Medieval Anglo-Norman noble family, Earls of Albemarle

The de Forz family (Latin: de Fortibus) was an Anglo-Norman dynasty who held the Earldom of Albemarle (Aumale) in northern England during the 13th century. Their lineage began with the marriage of Hawise, Countess of Aumale, and William de Forz, and ended with the death of Aveline de Forz.

== History ==
===William de Forz===
William de Forz was a Poitevin naval commander who accompanied Richard I on his crusades. William also accompanied Fleming Baldwin de Béthune. He has been incorrectly called Earl of Albemarle, as he took his title from the town of Aumale like his mother. He died in 1195.

=== William de Forz, 3rd Earl of Albemarle (1191×6-1241) ===
William inherited his title after his mother's death in 1214. In 1215, he became a part of committee of the Magna Carta.

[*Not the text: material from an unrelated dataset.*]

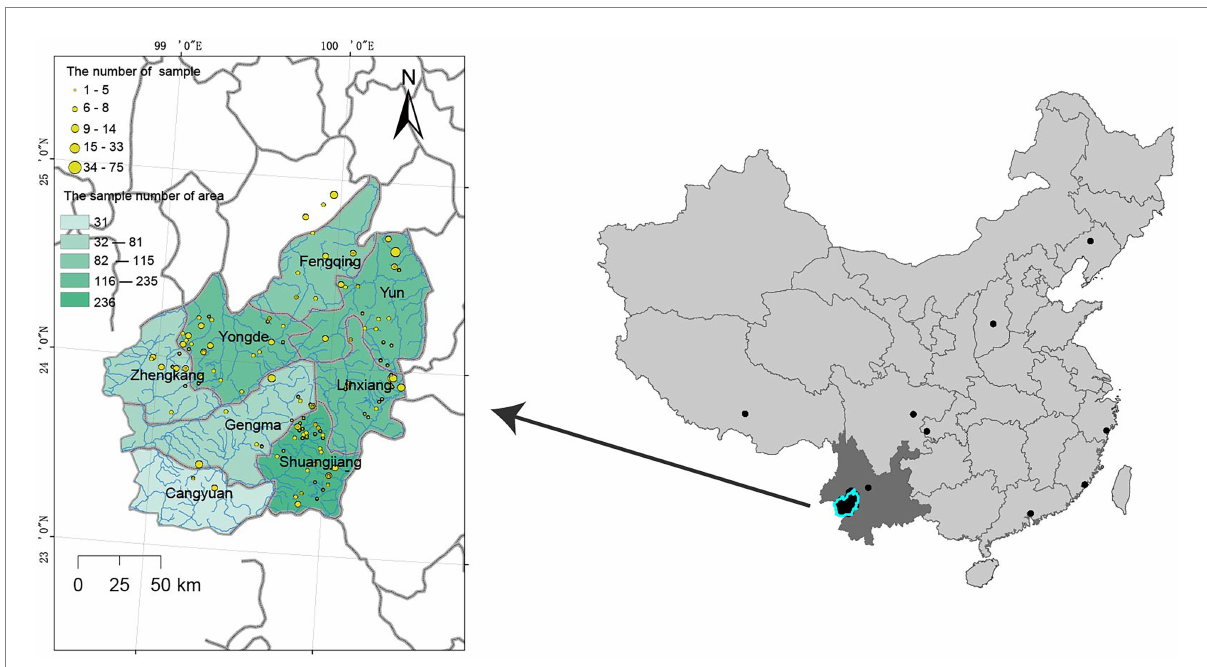
FIGURE 1 The geographical distribution of tea accessions was assessed in the present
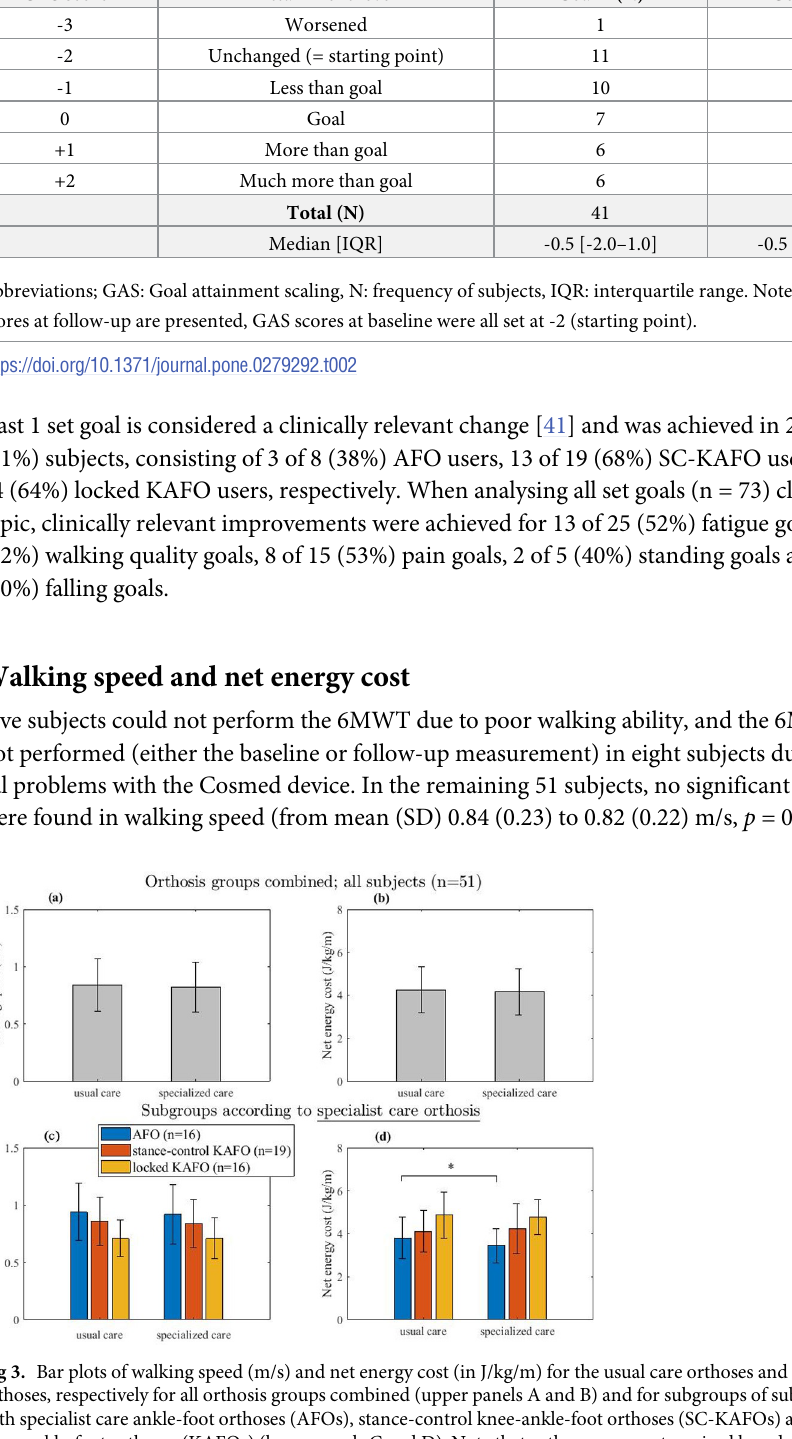
Table 2. GAS scores for specialist care orthoses at the follow-up measurement. GAS score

After his wife, Aveline de Montfichet, died in 1239, William went to Jerusalem and eventually died of starvation.

=== William de Forz, 4th Earl of Albemarle (d. 1260) ===
His son succeeded as the 4th Earl in 1242. His first marriage to Christina of Galloway ended with her death. In 1248, he married Isabella de Redvers, heiress of Devon and the Isle of Wight. He died in Amiens in 1260.

=== Aveline de Forz (1259–1274) ===
Aveline, was the presumed heiress of the Earldom of Devon and Lordship of the Isle of Wight. She married Edmund Crouchback, Earl of Lancaster and son of King Henry III. She died without a child in 1274.